### [Try it]
Please retype the records that appear below, exactly and in full.

### [Material provided]

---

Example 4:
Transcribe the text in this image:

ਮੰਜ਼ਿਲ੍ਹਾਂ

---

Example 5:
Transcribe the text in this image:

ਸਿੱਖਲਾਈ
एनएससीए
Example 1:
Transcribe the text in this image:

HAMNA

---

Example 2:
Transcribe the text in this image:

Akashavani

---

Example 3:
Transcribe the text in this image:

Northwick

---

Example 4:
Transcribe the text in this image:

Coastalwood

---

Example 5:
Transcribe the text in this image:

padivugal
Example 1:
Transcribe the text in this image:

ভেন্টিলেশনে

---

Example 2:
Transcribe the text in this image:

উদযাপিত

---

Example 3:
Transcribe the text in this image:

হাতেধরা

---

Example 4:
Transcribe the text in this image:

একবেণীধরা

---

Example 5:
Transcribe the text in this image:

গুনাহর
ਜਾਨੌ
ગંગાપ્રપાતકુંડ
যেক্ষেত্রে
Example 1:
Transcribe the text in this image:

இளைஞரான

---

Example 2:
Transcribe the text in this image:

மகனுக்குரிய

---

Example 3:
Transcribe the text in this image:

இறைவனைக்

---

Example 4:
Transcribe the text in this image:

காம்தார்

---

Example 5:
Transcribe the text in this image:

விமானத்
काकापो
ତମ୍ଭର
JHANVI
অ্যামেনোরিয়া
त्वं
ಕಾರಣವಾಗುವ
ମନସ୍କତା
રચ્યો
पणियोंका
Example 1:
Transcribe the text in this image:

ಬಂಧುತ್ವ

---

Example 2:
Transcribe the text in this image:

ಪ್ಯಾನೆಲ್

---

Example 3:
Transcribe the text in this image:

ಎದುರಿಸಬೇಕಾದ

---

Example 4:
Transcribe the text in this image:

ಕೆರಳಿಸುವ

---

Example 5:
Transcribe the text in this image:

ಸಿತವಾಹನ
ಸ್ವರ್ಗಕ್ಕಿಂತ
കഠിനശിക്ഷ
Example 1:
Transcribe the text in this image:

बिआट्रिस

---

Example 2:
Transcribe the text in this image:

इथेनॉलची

### [Task output]
---

Example 4:
Transcribe the text in this image:

ਮੰਜ਼ਿਲ੍ਹਾਂ

---

Example 5:
Transcribe the text in this image:

ਸਿੱਖਲਾਈ
एनएससीए
Example 1:
Transcribe the text in this image:

HAMNA

---

Example 2:
Transcribe the text in this image:

Akashavani

---

Example 3:
Transcribe the text in this image:

Northwick

---

Example 4:
Transcribe the text in this image:

Coastalwood

---

Example 5:
Transcribe the text in this image:

padivugal
Example 1:
Transcribe the text in this image:

ভেন্টিলেশনে

---

Example 2:
Transcribe the text in this image:

উদযাপিত

---

Example 3:
Transcribe the text in this image:

হাতেধরা

---

Example 4:
Transcribe the text in this image:

একবেণীধরা

---

Example 5:
Transcribe the text in this image:

গুনাহর
ਜਾਨੌ
ગંગાપ્રપાતકુંડ
যেক্ষেত্রে
Example 1:
Transcribe the text in this image:

இளைஞரான

---

Example 2:
Transcribe the text in this image:

மகனுக்குரிய

---

Example 3:
Transcribe the text in this image:

இறைவனைக்

---

Example 4:
Transcribe the text in this image:

காம்தார்

---

Example 5:
Transcribe the text in this image:

விமானத்
काकापो
ତମ୍ଭର
JHANVI
অ্যামেনোরিয়া
त्वं
ಕಾರಣವಾಗುವ
ମନସ୍କତା
રચ્યો
पणियोंका
Example 1:
Transcribe the text in this image:

ಬಂಧುತ್ವ

---

Example 2:
Transcribe the text in this image:

ಪ್ಯಾನೆಲ್

---

Example 3:
Transcribe the text in this image:

ಎದುರಿಸಬೇಕಾದ

---

Example 4:
Transcribe the text in this image:

ಕೆರಳಿಸುವ

---

Example 5:
Transcribe the text in this image:

ಸಿತವಾಹನ
ಸ್ವರ್ಗಕ್ಕಿಂತ
കഠിനശിക്ഷ
Example 1:
Transcribe the text in this image:

बिआट्रिस

---

Example 2:
Transcribe the text in this image:

इथेनॉलची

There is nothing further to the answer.